Literacy is an important factor in the progress of any country.
History has shown that people who cannot read or write are enslaved.
Take a look at British India. According to the 1901 Census, India's literacy rate was only five percent.
India, which can only be read and written by five out of a hundred, was again occupied by the British Empire for more than forty years, but no literacy was achieved.
Literacy in British India has improved by ten per cent in forty years.
In independent India, literacy has improved by ten per cent in ten years.
Eighty per cent of people in present day India are literate.
No one can deny that India is very advanced.
It should also be noted that there are many contradictions in India's progress.

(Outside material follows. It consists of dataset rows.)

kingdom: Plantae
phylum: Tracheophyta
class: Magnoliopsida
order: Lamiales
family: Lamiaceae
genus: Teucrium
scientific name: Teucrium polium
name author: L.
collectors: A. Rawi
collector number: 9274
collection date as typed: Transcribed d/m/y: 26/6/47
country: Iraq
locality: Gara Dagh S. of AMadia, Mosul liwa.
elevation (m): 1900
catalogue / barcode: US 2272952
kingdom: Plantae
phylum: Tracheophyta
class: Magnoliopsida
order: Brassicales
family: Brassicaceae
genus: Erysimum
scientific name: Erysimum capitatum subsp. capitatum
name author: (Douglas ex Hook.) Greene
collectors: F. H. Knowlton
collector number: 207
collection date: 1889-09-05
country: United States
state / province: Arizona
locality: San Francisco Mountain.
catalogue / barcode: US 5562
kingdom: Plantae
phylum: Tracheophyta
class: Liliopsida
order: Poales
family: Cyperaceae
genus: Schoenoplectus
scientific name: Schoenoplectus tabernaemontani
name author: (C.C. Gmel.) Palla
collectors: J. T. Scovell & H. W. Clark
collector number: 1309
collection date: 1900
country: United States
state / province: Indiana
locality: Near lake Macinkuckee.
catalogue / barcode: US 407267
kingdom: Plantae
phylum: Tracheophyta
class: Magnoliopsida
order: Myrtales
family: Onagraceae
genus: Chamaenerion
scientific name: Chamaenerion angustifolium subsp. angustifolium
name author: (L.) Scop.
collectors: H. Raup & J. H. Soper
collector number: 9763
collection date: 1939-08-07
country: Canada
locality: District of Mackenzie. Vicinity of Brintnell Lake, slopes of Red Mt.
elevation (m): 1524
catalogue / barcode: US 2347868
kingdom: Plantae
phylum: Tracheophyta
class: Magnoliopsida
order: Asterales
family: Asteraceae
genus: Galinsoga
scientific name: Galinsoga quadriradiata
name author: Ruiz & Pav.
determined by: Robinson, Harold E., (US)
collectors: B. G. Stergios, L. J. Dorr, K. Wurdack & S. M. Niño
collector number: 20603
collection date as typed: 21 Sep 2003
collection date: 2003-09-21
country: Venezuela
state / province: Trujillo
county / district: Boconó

While Kerala ranks first in terms of literacy, Bihar lags far behind.
According to the 1971 census, the literacy rate in Kerala was 69.75 per cent. In 2011, it was 93.41 per cent.
In Kerala, only 7 out of 100 people are illiterate. Most of them are elderly women.
Kerala still lags behind Bihar, Madhya Pradesh, Uttar Pradesh, Andhra Pradesh, Rajasthan, Jammu and Kashmir, Arunachal Pradesh and Jharkhand in literacy in 1971.
Thirty per cent or more of the people in these states are illiterate. In the case of women, the number of illiterates is even higher.
With the exception of Mizoram and Lakshadweep, other states and Union Territories are still lagging behind Kerala in 1991.
Kerala has long been at the forefront of literacy and education.
National literacy was 18 per cent in 1951 and 47 per cent in Kerala.
It is clear that it will take time and effort for states with larger areas and populations to come with Kerala.
Activities in other areas for literacy and education are in full swing. There is no doubt that they will move forward.
National literacy is expected to reach 85 percent according to the new census. It will take time again to reach over ninety percent.
While it is to be hoped that India will become fully literate in twenty years, we will still be affected by the economic downturn created by the epidemic.